** Quoted passage **
= = = = =
Hacker Newsnew | past | comments | ask | show | jobs | submitlogin
Integer Conversions and Safe Comparisons in C++20 (cppstories.com)
46 points by ibobev on Sept 13, 2022 | hide | past | favorite | 28 comments


Virgil has a family of completely well-defined (i.e. no UB) fixed-size integer types with some hard-fought rules that I eventually got around to documenting here:

https://github.com/titzer/virgil/blob/master/doc/tutorial/Fi...

One of the key things is that values are never silently truncated (other than 2's-complement wrap-around that is built-in to arithmetic) or values changed; only promotions. The only sane semantics for over-shifts (shifts larger than the size of the type) is to shift the bits out, like a window.

The upshot of all that is that Virgil has a pretty sane semantics for fixed-size integers, IMHO. Particularly comparisons. Comparing signed and unsigned ints is not UB and cannot silently give the wrong answer; integers are always compared on the same number line. It takes only a maximum of one extra comparison to achieve this. AFAICT this is what achieved by the std::cmp* referenced in the article.


Looking at horror stories like this along with their "solutions" that are done by slapping more standard functions on top of the already existing piles, I'm glad that I do my personal programming in languages which 1) have meaningful numeric towers and automatically do promotion/demotion as appropriate, 2) don't implicitly convert signed integers into unsigned integers and error out instead.

With each standard revision, C++ is becoming more and more horrible as much as it strives to become a better and more useful language.


Pray tell, what are your personal programming languages?


Lisp and Erlang. The latter doesn't have a numeric tower but has automatic bigint conversion and handling. The former is eager to error upon signed/unsigned type violations once you specify them.


Not sure Erlang is strong on the basic types front on the whole though; I've never been a fan of strings in Erlang. Greatly prefer C++ on this front.


Erlang binaries on the other hand are awesome, and the use of lists in what Erlang refers to as chardata/iodata is really nice when generating data that will be written to some kind of output device, since no preprocessing is needed to convert the data to a flat array of bytes. Overall though, yeah, it plays pretty loose with types, though it is generally strict about not using integers where floats are expected and vice versa.


> has automatic bigint conversion

how can one implement this without a branch before literally any arithmetic operation?
= = = = =
** Stored data **

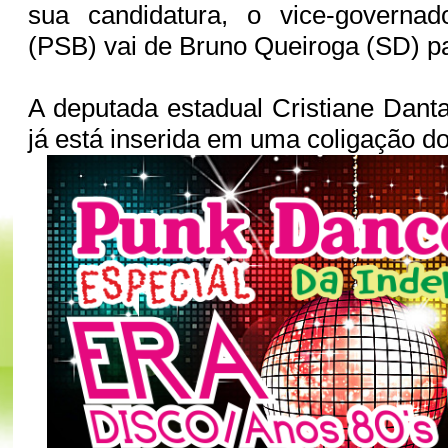
sua candidatura, o vice-governa
(PSB) vai de Bruno Queiroga (SD) 
A deputada estadual Cristiane Danta
já está inserida em uma coligação do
= = = = =
In the forum thread, what is the most extra comparisons Virgil needs so that signed and unsigned integers are compared on the same number line?

One extra comparison at most.